Doctor of Education (EdD)

Department

Educational Leadership

First Advisor

Dawn Basinger

Abstract

The focus of this study was to examine the paths to leadership of NCAA Division I female athletic directors. Over forty years after passing Title IX of the Education Amendments Act, female athletic directors still make up less than 10% of NCAA Division I athletic directors. This stagnant statistic along with a limited amount of existing research on the subject were the main catalysts for this investigation.

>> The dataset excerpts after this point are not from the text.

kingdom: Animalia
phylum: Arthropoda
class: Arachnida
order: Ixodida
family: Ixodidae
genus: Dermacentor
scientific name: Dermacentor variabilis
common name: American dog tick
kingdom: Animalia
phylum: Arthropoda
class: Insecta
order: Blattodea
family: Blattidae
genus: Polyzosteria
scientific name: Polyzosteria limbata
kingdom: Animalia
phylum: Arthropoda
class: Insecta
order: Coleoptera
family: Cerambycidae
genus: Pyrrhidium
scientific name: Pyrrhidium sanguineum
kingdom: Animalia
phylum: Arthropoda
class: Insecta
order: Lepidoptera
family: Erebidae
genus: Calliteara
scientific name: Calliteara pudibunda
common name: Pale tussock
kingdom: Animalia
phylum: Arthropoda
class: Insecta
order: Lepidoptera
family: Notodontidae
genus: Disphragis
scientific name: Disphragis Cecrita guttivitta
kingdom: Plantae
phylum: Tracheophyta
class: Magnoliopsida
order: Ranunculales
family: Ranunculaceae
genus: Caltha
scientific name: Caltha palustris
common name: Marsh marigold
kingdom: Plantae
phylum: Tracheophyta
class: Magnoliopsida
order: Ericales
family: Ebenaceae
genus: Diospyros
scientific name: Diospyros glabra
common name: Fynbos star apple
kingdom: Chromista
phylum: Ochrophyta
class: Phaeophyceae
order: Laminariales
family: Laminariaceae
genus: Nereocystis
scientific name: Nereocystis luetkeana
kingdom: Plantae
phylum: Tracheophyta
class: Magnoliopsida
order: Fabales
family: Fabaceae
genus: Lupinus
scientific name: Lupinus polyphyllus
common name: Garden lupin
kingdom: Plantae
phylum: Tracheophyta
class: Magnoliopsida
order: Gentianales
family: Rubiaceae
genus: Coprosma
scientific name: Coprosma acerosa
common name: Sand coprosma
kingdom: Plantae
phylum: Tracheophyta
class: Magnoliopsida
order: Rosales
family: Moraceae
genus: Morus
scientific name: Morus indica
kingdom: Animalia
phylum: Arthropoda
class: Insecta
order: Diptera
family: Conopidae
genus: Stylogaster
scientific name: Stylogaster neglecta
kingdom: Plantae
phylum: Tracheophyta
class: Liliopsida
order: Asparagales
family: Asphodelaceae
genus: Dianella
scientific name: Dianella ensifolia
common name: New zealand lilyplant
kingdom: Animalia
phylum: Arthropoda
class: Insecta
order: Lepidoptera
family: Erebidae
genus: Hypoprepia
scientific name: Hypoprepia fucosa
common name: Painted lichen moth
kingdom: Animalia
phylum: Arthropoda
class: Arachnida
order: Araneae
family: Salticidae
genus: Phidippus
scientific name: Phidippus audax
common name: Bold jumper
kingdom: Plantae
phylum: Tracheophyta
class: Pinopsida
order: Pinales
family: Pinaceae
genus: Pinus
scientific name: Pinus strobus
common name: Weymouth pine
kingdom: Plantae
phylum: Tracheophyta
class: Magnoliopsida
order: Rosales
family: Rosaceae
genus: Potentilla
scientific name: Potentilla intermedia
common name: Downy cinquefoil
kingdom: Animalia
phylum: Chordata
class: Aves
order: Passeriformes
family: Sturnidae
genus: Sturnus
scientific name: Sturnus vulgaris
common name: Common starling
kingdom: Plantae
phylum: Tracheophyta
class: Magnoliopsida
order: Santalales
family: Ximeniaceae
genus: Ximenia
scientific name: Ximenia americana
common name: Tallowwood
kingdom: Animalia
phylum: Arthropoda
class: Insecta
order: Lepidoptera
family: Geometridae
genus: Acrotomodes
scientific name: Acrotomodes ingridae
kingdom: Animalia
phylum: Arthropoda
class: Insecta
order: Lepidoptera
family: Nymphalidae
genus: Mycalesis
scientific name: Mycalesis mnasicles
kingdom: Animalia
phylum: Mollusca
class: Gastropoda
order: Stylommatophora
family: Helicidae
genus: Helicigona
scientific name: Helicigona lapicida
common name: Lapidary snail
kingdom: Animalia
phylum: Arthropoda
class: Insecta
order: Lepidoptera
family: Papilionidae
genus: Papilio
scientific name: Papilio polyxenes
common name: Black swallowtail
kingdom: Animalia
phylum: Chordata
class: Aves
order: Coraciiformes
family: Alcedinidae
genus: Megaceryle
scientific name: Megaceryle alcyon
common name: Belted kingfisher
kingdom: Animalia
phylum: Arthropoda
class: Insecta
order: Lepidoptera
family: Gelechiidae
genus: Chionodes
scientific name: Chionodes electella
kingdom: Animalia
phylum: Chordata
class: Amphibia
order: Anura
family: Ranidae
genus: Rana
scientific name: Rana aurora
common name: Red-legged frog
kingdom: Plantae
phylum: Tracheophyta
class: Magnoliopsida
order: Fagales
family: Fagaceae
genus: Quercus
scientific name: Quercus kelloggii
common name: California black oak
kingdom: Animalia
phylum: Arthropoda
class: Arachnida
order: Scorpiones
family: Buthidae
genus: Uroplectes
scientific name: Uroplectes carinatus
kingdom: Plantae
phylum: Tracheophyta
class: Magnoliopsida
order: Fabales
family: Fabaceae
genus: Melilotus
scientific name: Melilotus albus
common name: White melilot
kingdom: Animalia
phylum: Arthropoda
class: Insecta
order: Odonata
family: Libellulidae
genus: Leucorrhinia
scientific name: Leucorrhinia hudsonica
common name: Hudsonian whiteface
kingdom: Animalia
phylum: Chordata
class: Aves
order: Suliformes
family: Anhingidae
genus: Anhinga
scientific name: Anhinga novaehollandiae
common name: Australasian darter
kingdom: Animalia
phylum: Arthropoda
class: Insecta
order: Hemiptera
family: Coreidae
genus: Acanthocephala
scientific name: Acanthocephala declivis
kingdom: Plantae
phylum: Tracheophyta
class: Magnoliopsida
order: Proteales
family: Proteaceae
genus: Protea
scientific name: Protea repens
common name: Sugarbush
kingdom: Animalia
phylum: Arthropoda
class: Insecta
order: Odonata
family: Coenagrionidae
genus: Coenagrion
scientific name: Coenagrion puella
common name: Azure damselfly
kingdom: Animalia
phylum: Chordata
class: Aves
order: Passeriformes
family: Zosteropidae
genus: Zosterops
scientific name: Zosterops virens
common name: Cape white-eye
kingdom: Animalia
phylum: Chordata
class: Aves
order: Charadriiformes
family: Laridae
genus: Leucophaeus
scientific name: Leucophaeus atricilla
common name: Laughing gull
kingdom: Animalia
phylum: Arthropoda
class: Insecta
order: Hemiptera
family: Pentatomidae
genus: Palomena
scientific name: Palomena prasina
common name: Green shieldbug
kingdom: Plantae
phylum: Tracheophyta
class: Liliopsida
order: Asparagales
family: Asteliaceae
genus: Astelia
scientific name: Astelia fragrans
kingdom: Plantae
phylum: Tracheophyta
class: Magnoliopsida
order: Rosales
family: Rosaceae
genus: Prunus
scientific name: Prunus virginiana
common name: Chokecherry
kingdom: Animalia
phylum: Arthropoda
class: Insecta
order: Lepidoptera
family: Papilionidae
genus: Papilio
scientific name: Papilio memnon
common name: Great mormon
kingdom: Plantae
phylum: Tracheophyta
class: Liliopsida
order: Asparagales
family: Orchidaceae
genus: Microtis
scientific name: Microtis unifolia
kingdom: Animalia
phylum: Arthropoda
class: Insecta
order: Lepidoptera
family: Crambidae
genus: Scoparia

This study examined the career paths of eight NCAA Division I female athletic directors, paying particular attention to their personal and professional experiences that led to becoming a Division I athletic director. Critical Feminist Theory (CFT) was used as a theoretical framework for the study. A qualitative case study was conducted, using one-on-one phone interviews to elicit in-depth responses to open-ended interview questions. Through thematic coding analysis, interview data was coded, categorized and conceptualized to represent emergent core concepts related to the career paths and experience of NCAA Division I female athletic directors. The analysis revealed three core concepts: Relative Experience, Leadership and Support, and Overcoming Obstacles. Findings support existing research indicating that athletic director positions are obtained through work experience, networking and leadership. Findings also support existing research regarding the benefits of career mentoring for women. New findings reveal obstacles and gender inequities that Division I female athletic directors face and ways in which those obstacles may be overcome.